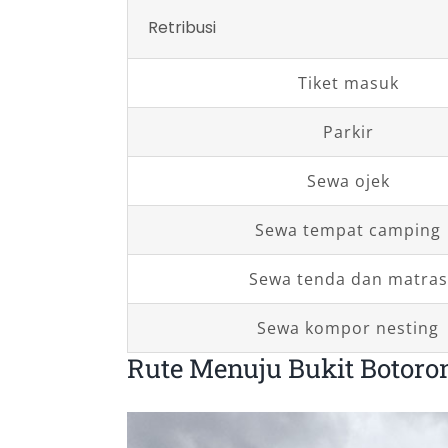
Retribusi
Tiket masuk
Parkir
Sewa ojek
Sewa tempat camping
Sewa tenda dan matras
Sewa kompor nesting
Rute Menuju Bukit Botor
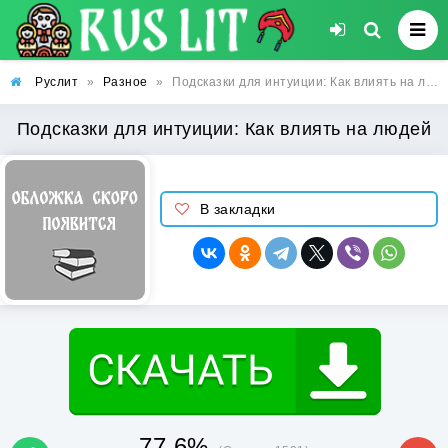
Руслит
»
Разное
»
Подсказки для интуиции: Как влиять на людей
Подсказки для интуиции: Как влиять на людей
В закладки
77.6%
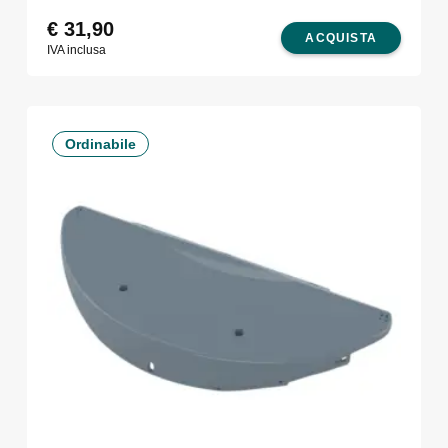
€
31,90
ACQUISTA
IVA inclusa
Ordinabile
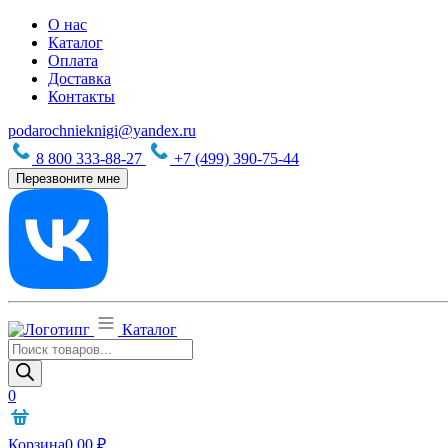
О нас
Каталог
Оплата
Доставка
Контакты
podarochnieknigi@yandex.ru
8 800 333-88-27
+7 (499) 390-75-44
Перезвоните мне
Каталог
Поиск
товаров
0
Корзина
0,00
₽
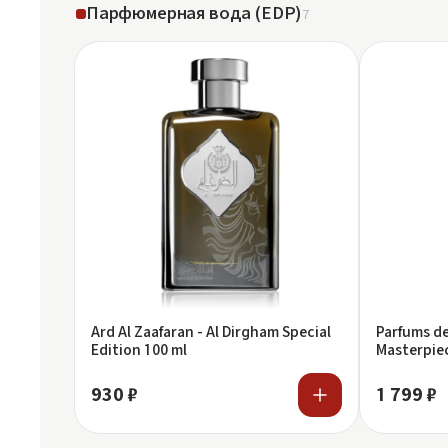
Парфюмерная вода (EDP)
7
Ard Al Zaafaran - Al Dirgham Special
Parfums de
Edition 100 ml
Masterpiec
930 ₽
1 799 ₽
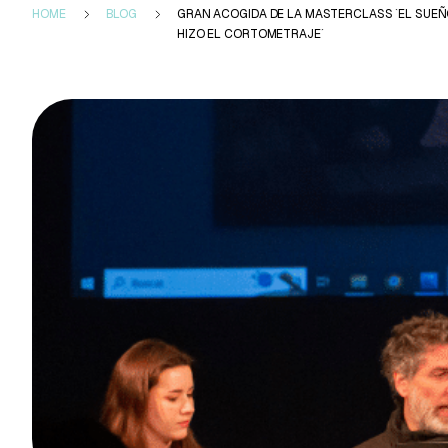
HOME
BLOG
GRAN ACOGIDA DE LA MASTERCLASS `EL SUEÑ
HIZO EL CORTOMETRAJE´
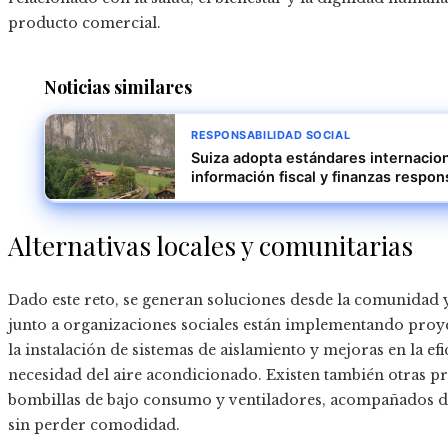
producto comercial.
Noticias similares
RESPONSABILIDAD SOCIAL
Suiza adopta estándares internacion
información fiscal y finanzas respo
Alternativas locales y comunitarias
Dado este reto, se generan soluciones desde la comunidad y
junto a organizaciones sociales están implementando proy
la instalación de sistemas de aislamiento y mejoras en la ef
necesidad del aire acondicionado. Existen también otras pr
bombillas de bajo consumo y ventiladores, acompañados de
sin perder comodidad.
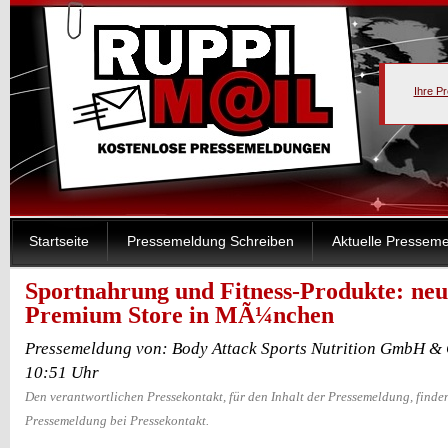
Ihre P
Startseite
Pressemeldung Schreiben
Aktuelle Pressem
Sportnahrung und Fitness-Produkte: neu
Premium Store in MÃ¼nchen
Pressemeldung von: Body Attack Sports Nutrition GmbH & 
10:51 Uhr
Den verantwortlichen Pressekontakt, für den Inhalt der Pressemeldung, finden
Pressemeldung bei Pressekontakt.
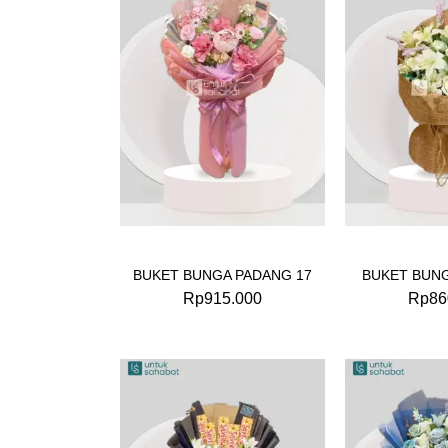
BUKET BUNGA PADANG 17
BUKET BUNG
Rp
915.000
Rp
86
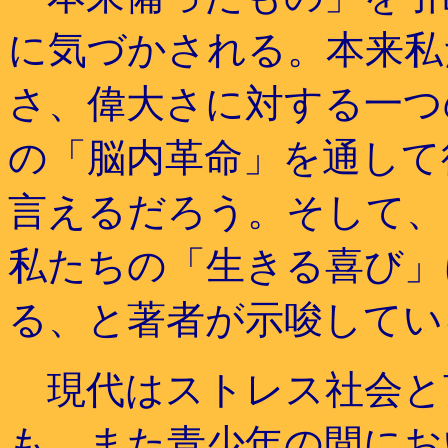
に気づかされる。本来私
さ、偉大さに対する一つ
の「脳内革命」を通して
言えるだろう。そして、
私たちの「生きる喜び」
る、と著者が示唆してい
現代はストレス社会と
も、また青少年の間にお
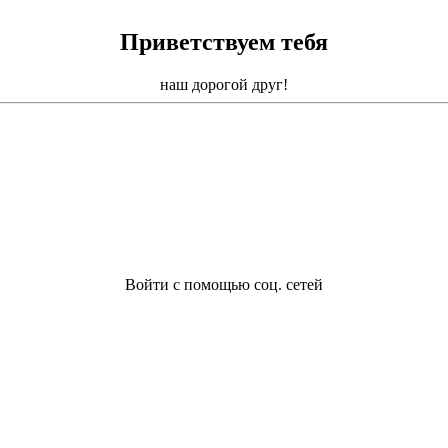
Приветствуем тебя
наш дорогой друг!
Войти с помощью соц. сетей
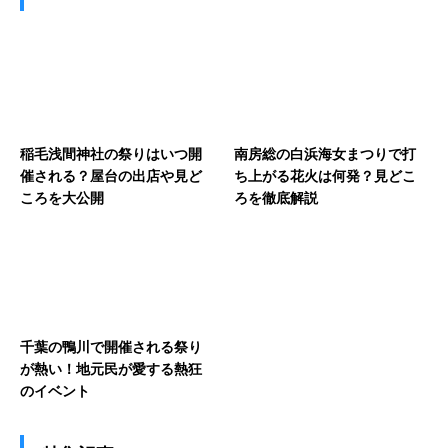
稲毛浅間神社の祭りはいつ開
南房総の白浜海女まつりで打
催される？屋台の出店や見ど
ち上がる花火は何発？見どこ
ころを大公開
ろを徹底解説
千葉の鴨川で開催される祭り
が熱い！地元民が愛する熱狂
のイベント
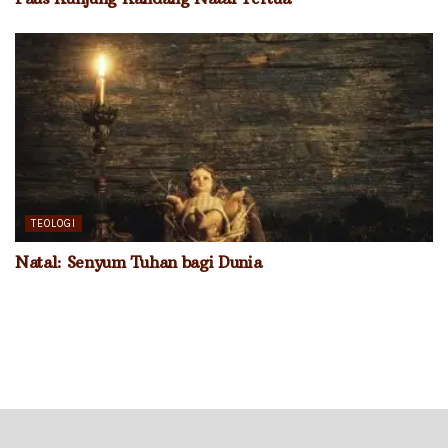
TEOLOGI
Natal: Senyum Tuhan bagi Dunia
@Christusmedium.com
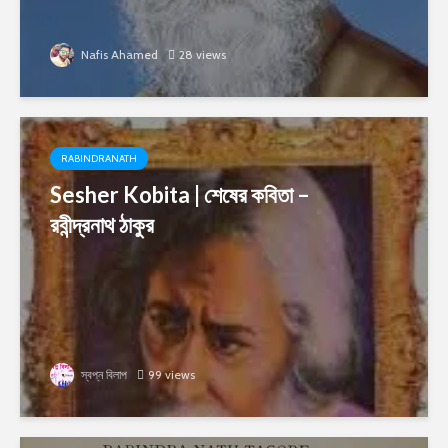
Nafis Ahamed
28 views
RABINDRANATH
Sesher Kobita | শেষের কবিতা –
রবীন্দ্রনাথ ঠাকুর
স্বপ্ন বিলাপ
99 views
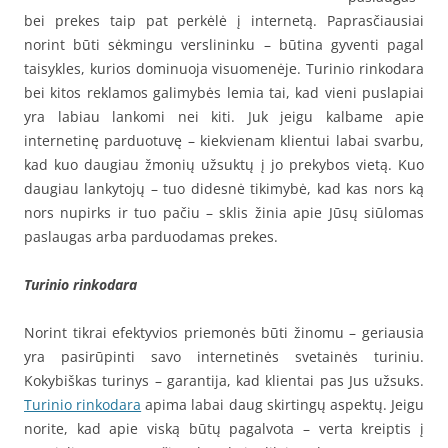
bei prekes taip pat perkėlė į internetą. Paprasčiausiai
norint būti sėkmingu verslininku – būtina gyventi pagal
taisykles, kurios dominuoja visuomenėje. Turinio rinkodara
bei kitos reklamos galimybės lemia tai, kad vieni puslapiai
yra labiau lankomi nei kiti. Juk jeigu kalbame apie
internetinę parduotuvę – kiekvienam klientui labai svarbu,
kad kuo daugiau žmonių užsuktų į jo prekybos vietą. Kuo
daugiau lankytojų – tuo didesnė tikimybė, kad kas nors ką
nors nupirks ir tuo pačiu – sklis žinia apie Jūsų siūlomas
paslaugas arba parduodamas prekes.
Turinio rinkodara
Norint tikrai efektyvios priemonės būti žinomu – geriausia
yra pasirūpinti savo internetinės svetainės turiniu.
Kokybiškas turinys – garantija, kad klientai pas Jus užsuks.
Turinio rinkodara
apima labai daug skirtingų aspektų. Jeigu
norite, kad apie viską būtų pagalvota – verta kreiptis į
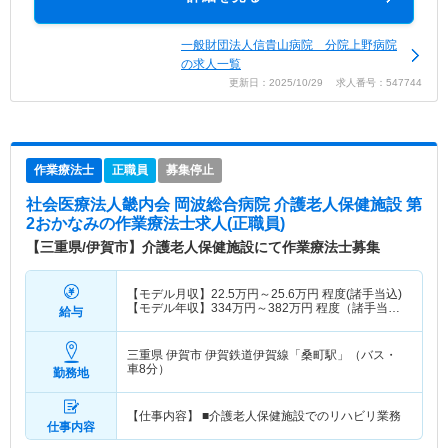
一般財団法人信貴山病院 分院上野病院
の求人一覧
更新日：2025/10/29 求人番号：547744
作業療法士
正職員
募集停止
社会医療法人畿内会 岡波総合病院 介護老人保健施設 第
2おかなみ
の作業療法士求人(正職員)
【三重県/伊賀市】介護老人保健施設にて作業療法士募集
【モデル月収】
22.5
万円～
25.6
万円
程度(諸手当込)
【モデル年収】
334
万円～
382
万円
程度（諸手当・
給与
賞与込）
三重県 伊賀市
伊賀鉄道伊賀線「桑町駅」（バス・
車8分）
勤務地
【仕事内容】 ■介護老人保健施設でのリハビリ業務
仕事内容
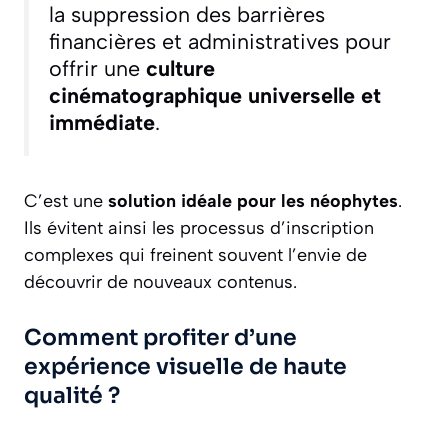
la suppression des barrières
financières et administratives pour
offrir une
culture
cinématographique universelle et
immédiate
.
C’est une
solution idéale pour les néophytes
.
Ils évitent ainsi les processus d’inscription
complexes qui freinent souvent l’envie de
découvrir de nouveaux contenus.
Comment profiter d’une
expérience visuelle de haute
qualité ?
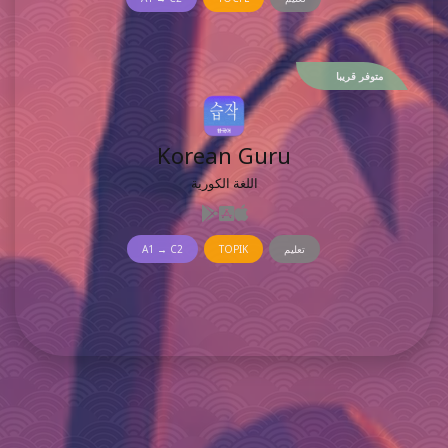
متوفر قريبا
Korean Guru
اللغة الكورية
تعليم
TOPIK
A1 → C2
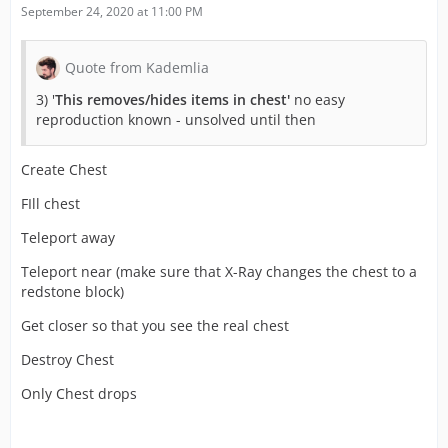
September 24, 2020 at 11:00 PM
Quote from Kademlia
3) '
This removes/hides items in chest'
no easy
reproduction known - unsolved until then
Create Chest
FIll chest
Teleport away
Teleport near (make sure that X-Ray changes the chest to a
redstone block)
Get closer so that you see the real chest
Destroy Chest
Only Chest drops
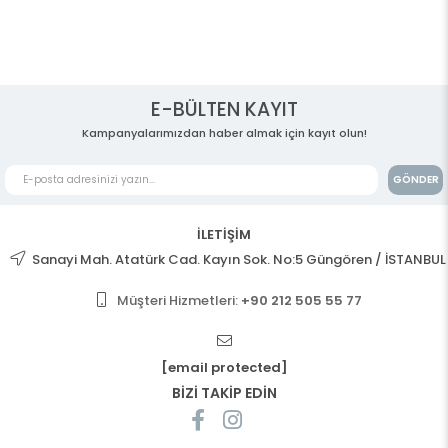
E-BÜLTEN KAYIT
Kampanyalarımızdan haber almak için kayıt olun!
GÖNDER
İLETİŞİM
Sanayi Mah. Atatürk Cad. Kayın Sok. No:5 Güngören / İSTANBUL
Müşteri Hizmetleri:
+90 212 505 55 77
[email protected]
BİZİ TAKİP EDİN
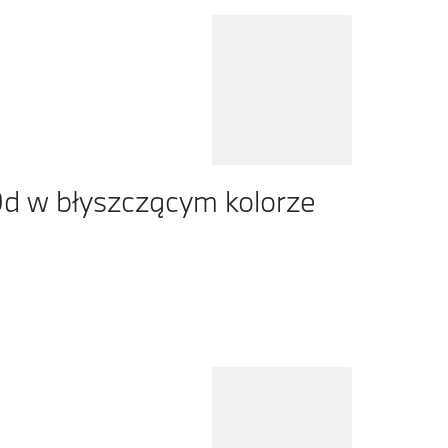
d w błyszczącym kolorze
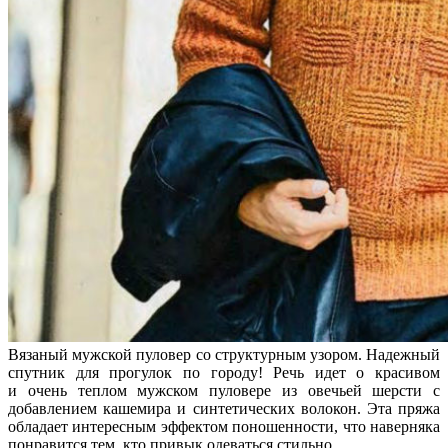
Вязаный мужской пуловер со структурным узором. Надежный
спутник для прогулок по городу! Речь идет о красивом
и очень теплом мужском пуловере из овечьей шерсти с
добавлением кашемира и синтетических волокон. Эта пряжа
обладает интересным эффектом поношенности, что наверняка
понравится тем, кто привык одеваться стильно.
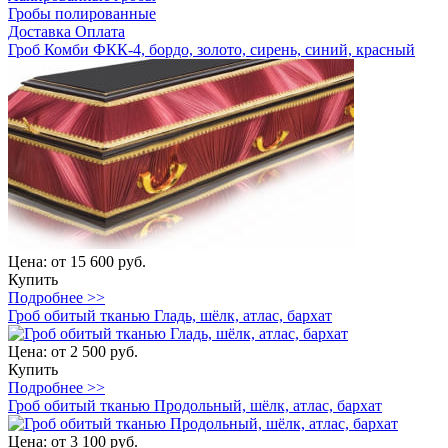
Гробы полированные
Доставка
Оплата
Гроб Комби ФКК-4, бордо, золото, сирень, синий, красный
Цена:
от 15 600 руб.
Купить
Подробнее >>
Гроб обитый тканью Гладь, шёлк, атлас, бархат
Цена:
от 2 500 руб.
Купить
Подробнее >>
Гроб обитый тканью Продольный, шёлк, атлас, бархат
Цена:
от 3 100 руб.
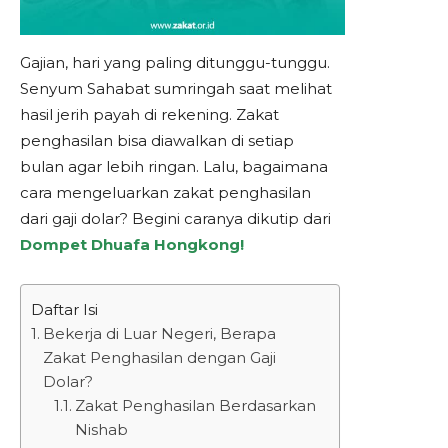
Gajian, hari yang paling ditunggu-tunggu.
Senyum Sahabat sumringah saat melihat
hasil jerih payah di rekening. Zakat
penghasilan bisa diawalkan di setiap
bulan agar lebih ringan. Lalu, bagaimana
cara mengeluarkan zakat penghasilan
dari gaji dolar? Begini caranya dikutip dari
Dompet Dhuafa Hongkong!
Daftar Isi
Bekerja di Luar Negeri, Berapa
Zakat Penghasilan dengan Gaji
Dolar?
Zakat Penghasilan Berdasarkan
Nishab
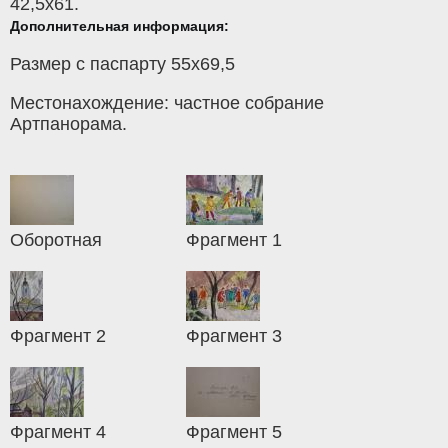
42,5x61.
Дополнительная информация:
Размер с паспарту 55х69,5
Местонахождение: частное собрание
Артпанорама.
Оборотная
Фрагмент 1
Фрагмент 2
Фрагмент 3
Фрагмент 4
Фрагмент 5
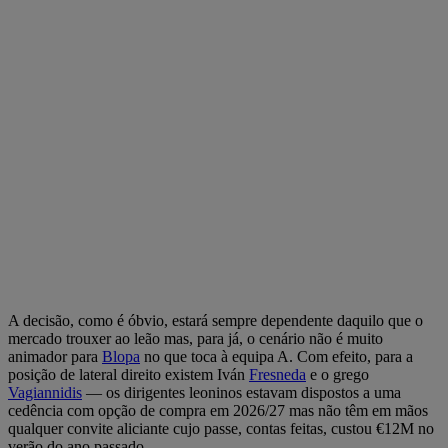
A decisão, como é óbvio, estará sempre dependente daquilo que o
mercado trouxer ao leão mas, para já, o cenário não é muito
animador para
Blopa
no que toca à equipa A. Com efeito, para a
posição de lateral direito existem Iván
Fresneda
e o grego
Vagiannidis
— os dirigentes leoninos estavam dispostos a uma
cedência com opção de compra em 2026/27 mas não têm em mãos
qualquer convite aliciante cujo passe, contas feitas, custou €12M no
verão do ano passado.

************

Report how many lines in the items above contain the string "daugiau". Give only the number.

2